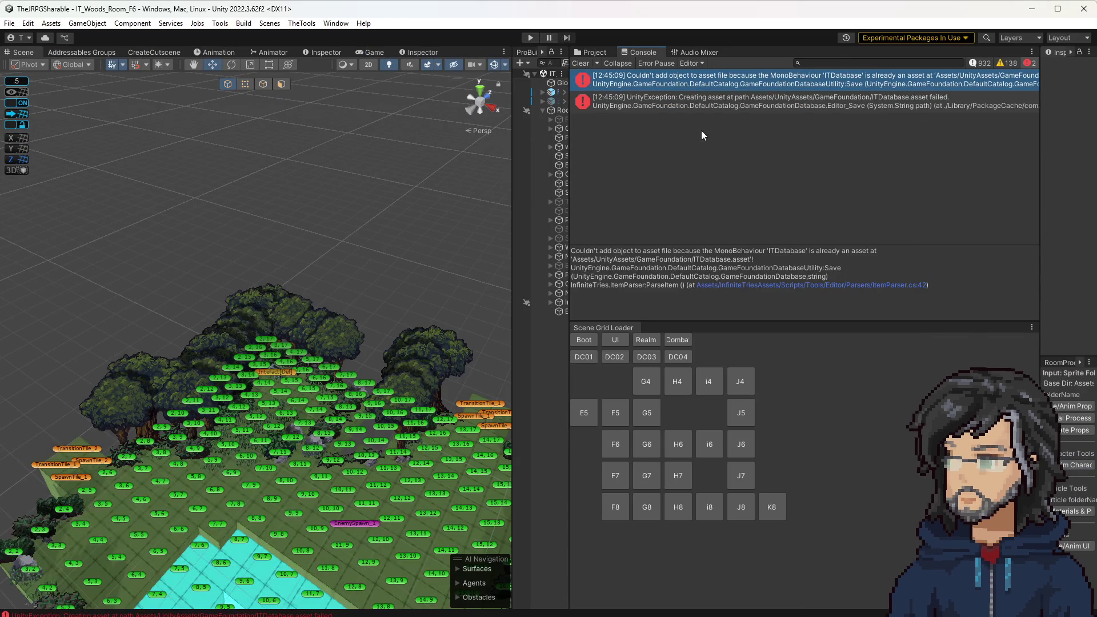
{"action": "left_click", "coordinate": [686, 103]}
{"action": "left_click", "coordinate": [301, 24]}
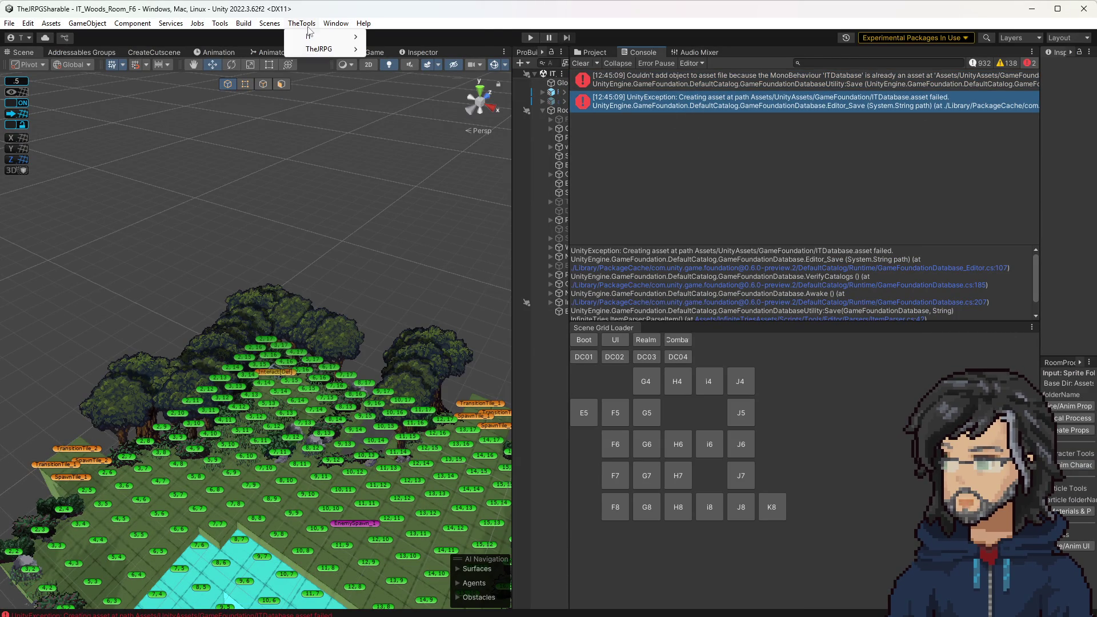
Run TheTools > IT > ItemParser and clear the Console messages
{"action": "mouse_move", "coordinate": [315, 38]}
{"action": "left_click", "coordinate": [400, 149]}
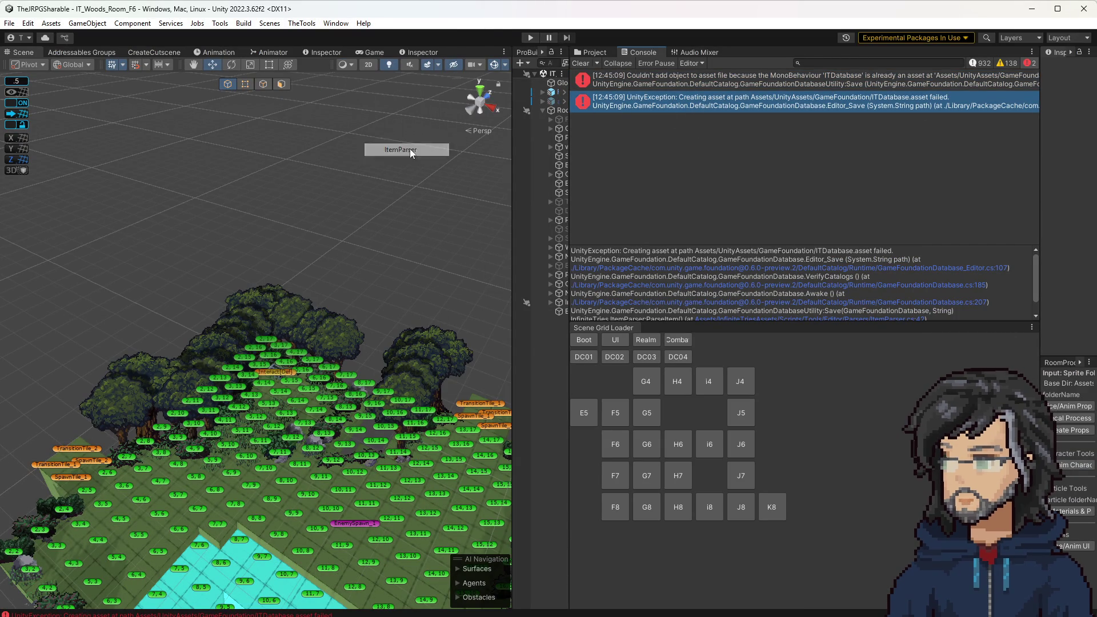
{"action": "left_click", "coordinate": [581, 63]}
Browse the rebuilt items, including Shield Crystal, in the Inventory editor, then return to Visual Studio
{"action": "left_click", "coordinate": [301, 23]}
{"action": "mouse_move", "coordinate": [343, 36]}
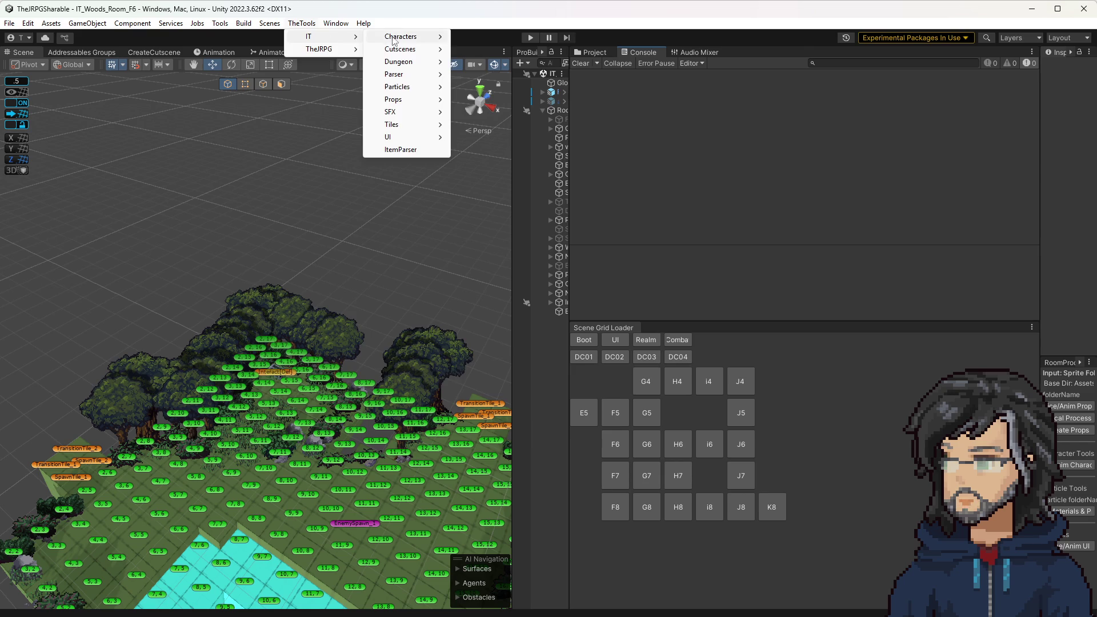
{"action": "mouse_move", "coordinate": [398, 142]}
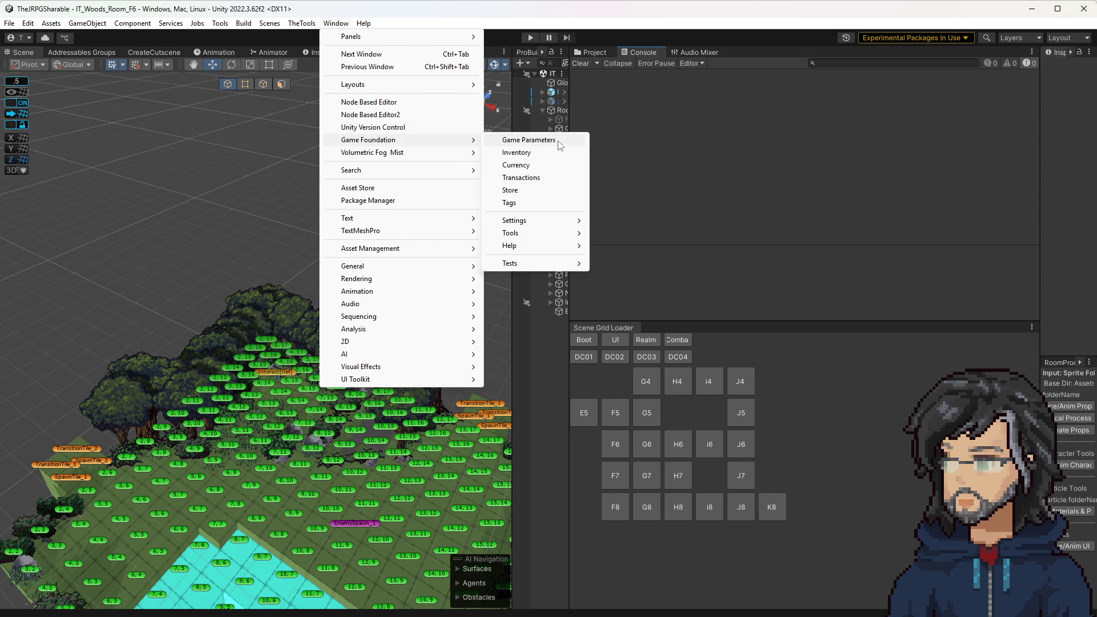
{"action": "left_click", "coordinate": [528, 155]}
##########
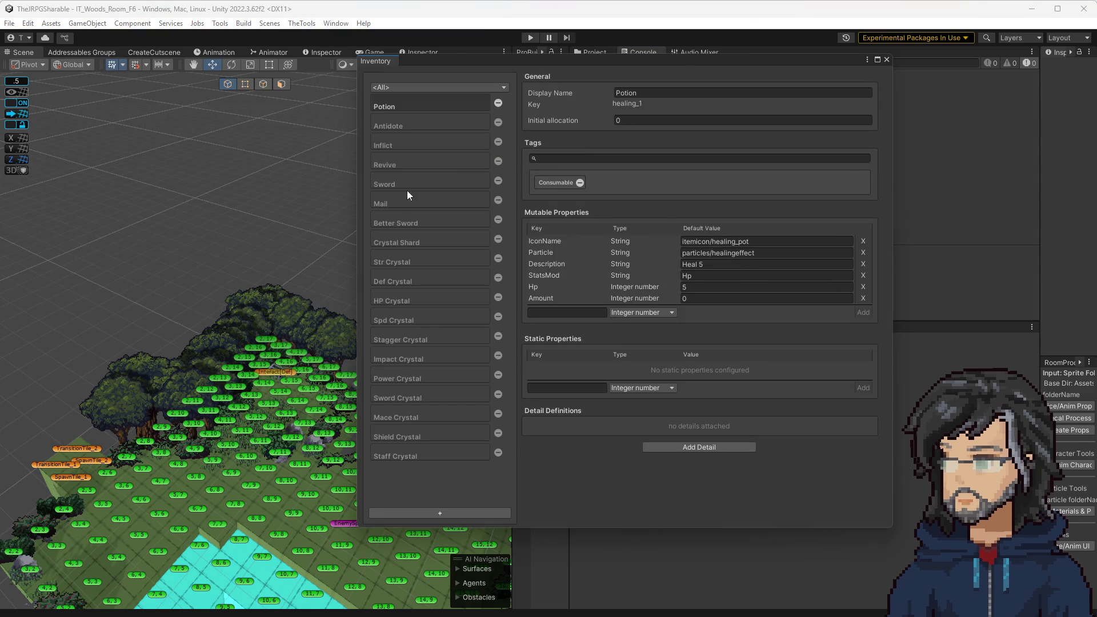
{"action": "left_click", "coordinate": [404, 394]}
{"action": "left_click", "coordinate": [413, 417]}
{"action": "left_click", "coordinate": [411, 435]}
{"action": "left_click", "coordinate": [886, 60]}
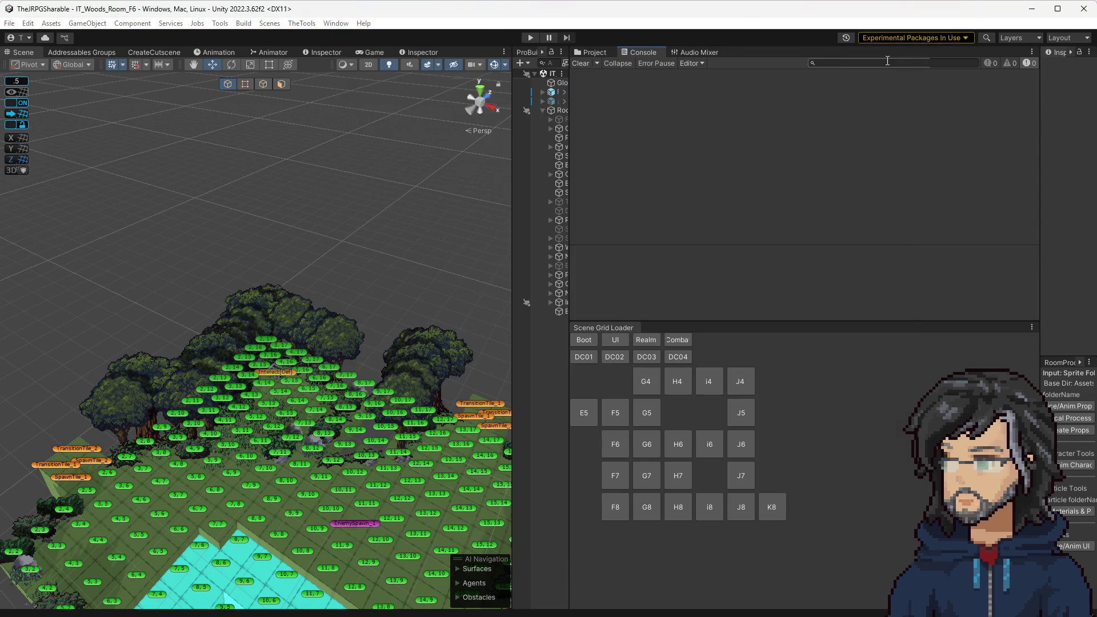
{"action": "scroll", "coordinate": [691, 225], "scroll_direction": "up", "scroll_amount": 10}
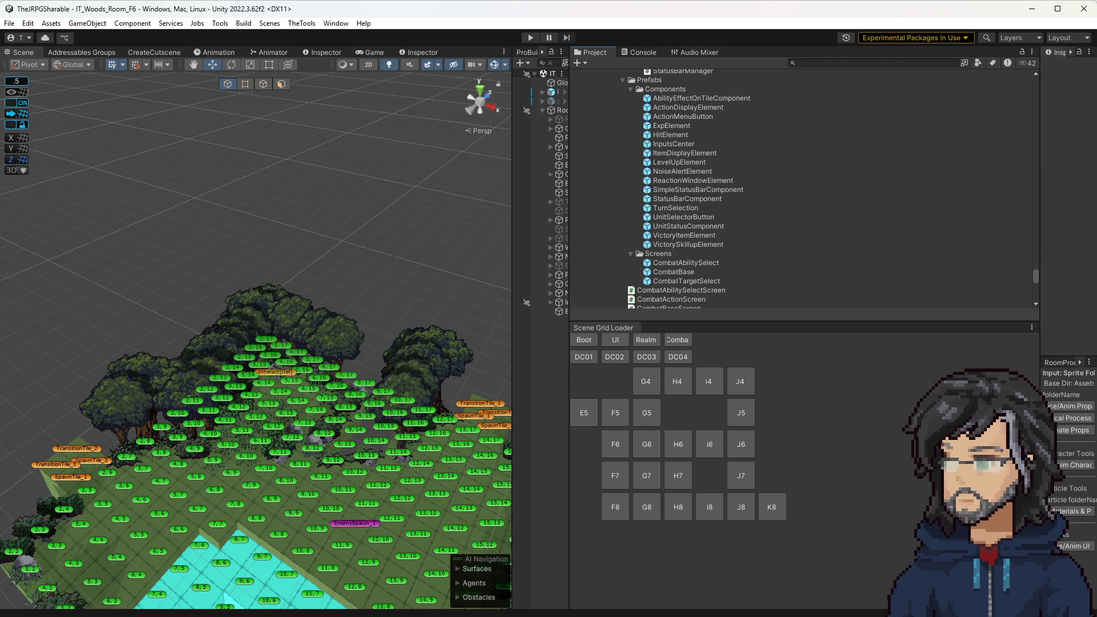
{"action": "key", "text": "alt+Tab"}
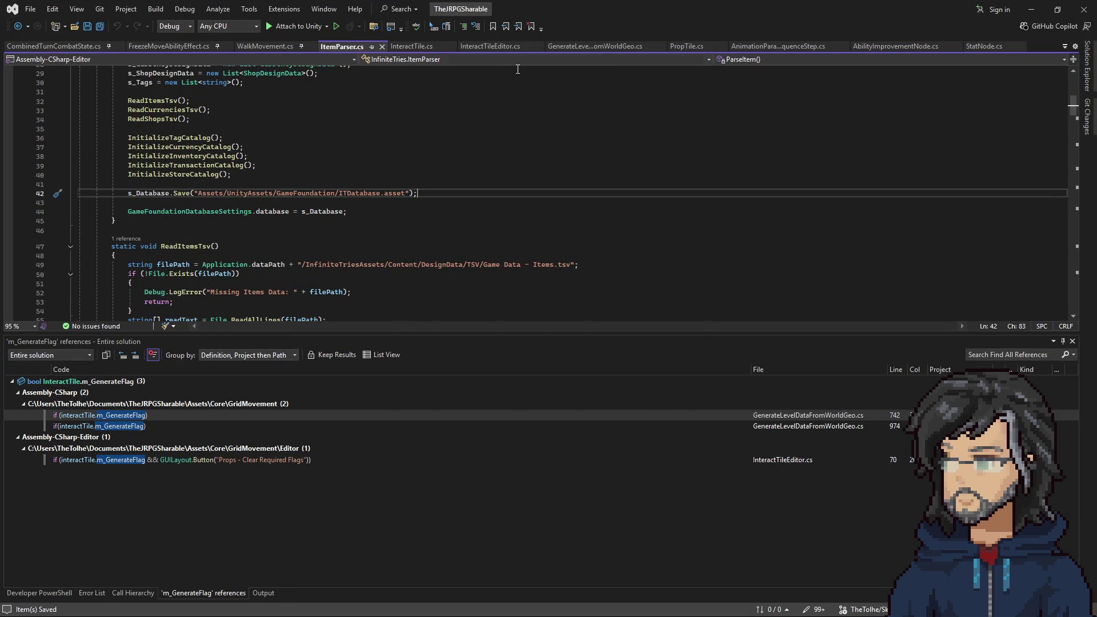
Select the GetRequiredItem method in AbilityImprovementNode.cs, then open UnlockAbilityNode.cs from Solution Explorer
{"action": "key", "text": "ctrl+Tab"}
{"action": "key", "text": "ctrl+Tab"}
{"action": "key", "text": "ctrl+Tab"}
##########
Task objective:
Find the string "then" in the entries above and return each line that holds it.

Output for this task:
Browse the rebuilt items, including Shield Crystal, in the Inventory editor, then return to Visual Studio
Select the GetRequiredItem method in AbilityImprovementNode.cs, then open UnlockAbilityNode.cs from Solution Explorer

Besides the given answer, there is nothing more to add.